-- Listed entries follows --

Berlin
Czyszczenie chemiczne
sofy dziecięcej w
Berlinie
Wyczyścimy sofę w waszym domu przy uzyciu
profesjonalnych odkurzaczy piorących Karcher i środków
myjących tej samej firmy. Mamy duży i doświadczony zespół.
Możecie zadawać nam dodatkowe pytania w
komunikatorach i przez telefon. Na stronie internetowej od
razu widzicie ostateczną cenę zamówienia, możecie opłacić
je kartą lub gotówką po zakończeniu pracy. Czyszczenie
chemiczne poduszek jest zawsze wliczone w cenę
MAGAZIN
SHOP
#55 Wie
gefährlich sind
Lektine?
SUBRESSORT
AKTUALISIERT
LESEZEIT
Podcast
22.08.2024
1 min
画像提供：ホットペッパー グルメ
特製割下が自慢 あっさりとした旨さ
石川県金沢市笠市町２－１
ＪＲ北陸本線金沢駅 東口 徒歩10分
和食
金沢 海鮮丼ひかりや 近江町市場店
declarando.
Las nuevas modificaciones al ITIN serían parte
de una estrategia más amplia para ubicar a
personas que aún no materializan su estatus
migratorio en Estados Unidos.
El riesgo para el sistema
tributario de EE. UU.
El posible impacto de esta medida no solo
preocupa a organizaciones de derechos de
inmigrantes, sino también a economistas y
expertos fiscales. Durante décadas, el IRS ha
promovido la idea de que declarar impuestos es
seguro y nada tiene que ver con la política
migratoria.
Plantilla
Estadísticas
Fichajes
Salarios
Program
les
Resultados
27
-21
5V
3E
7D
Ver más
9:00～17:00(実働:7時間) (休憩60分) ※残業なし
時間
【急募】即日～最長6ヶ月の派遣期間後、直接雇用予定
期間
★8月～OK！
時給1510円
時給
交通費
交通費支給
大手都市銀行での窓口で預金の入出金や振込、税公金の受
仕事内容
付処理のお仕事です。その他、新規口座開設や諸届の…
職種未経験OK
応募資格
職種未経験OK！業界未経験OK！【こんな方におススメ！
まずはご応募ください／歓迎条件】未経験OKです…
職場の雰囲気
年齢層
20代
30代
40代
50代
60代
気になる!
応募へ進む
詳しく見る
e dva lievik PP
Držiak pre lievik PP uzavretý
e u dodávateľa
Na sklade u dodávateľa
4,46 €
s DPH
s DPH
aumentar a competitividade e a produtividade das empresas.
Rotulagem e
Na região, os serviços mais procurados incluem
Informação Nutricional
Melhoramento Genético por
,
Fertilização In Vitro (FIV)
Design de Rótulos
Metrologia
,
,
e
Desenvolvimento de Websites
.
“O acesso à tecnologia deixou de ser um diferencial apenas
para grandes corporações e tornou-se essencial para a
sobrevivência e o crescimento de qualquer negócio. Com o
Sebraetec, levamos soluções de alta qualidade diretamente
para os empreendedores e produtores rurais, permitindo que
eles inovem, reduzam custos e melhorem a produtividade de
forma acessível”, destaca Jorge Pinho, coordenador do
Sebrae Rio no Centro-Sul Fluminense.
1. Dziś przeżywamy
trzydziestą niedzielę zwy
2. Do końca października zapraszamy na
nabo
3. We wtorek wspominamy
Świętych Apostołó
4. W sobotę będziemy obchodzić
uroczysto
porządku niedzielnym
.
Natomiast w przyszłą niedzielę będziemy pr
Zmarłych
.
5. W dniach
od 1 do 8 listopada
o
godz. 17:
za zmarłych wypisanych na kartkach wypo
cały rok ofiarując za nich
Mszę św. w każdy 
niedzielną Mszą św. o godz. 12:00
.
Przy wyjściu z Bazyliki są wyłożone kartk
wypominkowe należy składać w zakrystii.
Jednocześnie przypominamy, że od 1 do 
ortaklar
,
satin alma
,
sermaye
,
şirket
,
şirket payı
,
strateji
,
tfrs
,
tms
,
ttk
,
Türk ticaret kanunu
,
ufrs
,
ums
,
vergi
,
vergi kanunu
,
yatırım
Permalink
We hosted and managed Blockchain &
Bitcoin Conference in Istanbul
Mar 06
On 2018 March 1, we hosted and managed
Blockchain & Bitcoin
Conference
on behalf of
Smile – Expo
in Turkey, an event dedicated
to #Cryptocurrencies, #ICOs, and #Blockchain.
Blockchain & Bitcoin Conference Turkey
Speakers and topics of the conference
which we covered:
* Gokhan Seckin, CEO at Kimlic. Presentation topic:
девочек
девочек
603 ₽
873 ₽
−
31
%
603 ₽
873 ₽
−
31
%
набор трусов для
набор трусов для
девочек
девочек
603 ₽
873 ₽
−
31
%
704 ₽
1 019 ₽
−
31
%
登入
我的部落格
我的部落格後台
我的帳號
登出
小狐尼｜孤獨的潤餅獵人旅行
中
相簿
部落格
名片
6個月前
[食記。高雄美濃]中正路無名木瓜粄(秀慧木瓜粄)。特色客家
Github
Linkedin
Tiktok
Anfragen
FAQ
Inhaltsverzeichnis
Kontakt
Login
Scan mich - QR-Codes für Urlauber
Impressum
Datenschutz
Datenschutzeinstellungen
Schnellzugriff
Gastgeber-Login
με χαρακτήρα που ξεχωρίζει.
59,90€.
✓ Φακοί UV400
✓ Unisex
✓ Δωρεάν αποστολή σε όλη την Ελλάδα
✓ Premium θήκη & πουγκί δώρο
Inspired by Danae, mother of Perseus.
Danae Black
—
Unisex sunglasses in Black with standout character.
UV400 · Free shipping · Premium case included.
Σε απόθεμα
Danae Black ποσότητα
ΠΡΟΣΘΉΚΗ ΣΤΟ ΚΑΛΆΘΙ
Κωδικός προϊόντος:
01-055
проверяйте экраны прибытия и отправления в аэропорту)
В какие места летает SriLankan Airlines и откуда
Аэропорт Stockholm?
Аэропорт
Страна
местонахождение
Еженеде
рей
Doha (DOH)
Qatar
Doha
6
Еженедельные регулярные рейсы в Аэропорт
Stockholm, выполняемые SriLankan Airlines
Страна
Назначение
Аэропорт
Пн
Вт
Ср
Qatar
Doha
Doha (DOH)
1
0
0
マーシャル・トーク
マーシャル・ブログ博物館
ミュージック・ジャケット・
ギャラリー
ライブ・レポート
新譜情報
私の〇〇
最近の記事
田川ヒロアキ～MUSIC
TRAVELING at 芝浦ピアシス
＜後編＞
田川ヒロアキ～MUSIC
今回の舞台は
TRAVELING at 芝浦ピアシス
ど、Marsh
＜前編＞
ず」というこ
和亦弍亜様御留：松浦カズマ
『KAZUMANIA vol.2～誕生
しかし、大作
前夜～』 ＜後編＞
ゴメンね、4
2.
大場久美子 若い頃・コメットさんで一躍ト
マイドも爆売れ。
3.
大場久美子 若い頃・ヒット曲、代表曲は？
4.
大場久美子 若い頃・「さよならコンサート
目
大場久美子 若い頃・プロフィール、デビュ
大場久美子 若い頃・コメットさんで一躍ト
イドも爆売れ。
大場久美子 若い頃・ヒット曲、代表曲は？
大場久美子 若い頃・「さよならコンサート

-- Listed entries concluded --

Brief:
Turn the material, from its first line through the line containing "Możecie zadawać nam dodatkowe pytania w", into a Markdown table with the columns Row and Text. Give each line its own numbered row and leave out blank lines.

Solution to this problem:
| Row | Text |
|---|---|
| 1 | Berlin |
| 2 | Czyszczenie chemiczne |
| 3 | sofy dziecięcej w |
| 4 | Berlinie |
| 5 | Wyczyścimy sofę w waszym domu przy uzyciu |
| 6 | profesjonalnych odkurzaczy piorących Karcher i środków |
| 7 | myjących tej samej firmy. Mamy duży i doświadczony zespół. |
| 8 | Możecie zadawać nam dodatkowe pytania w |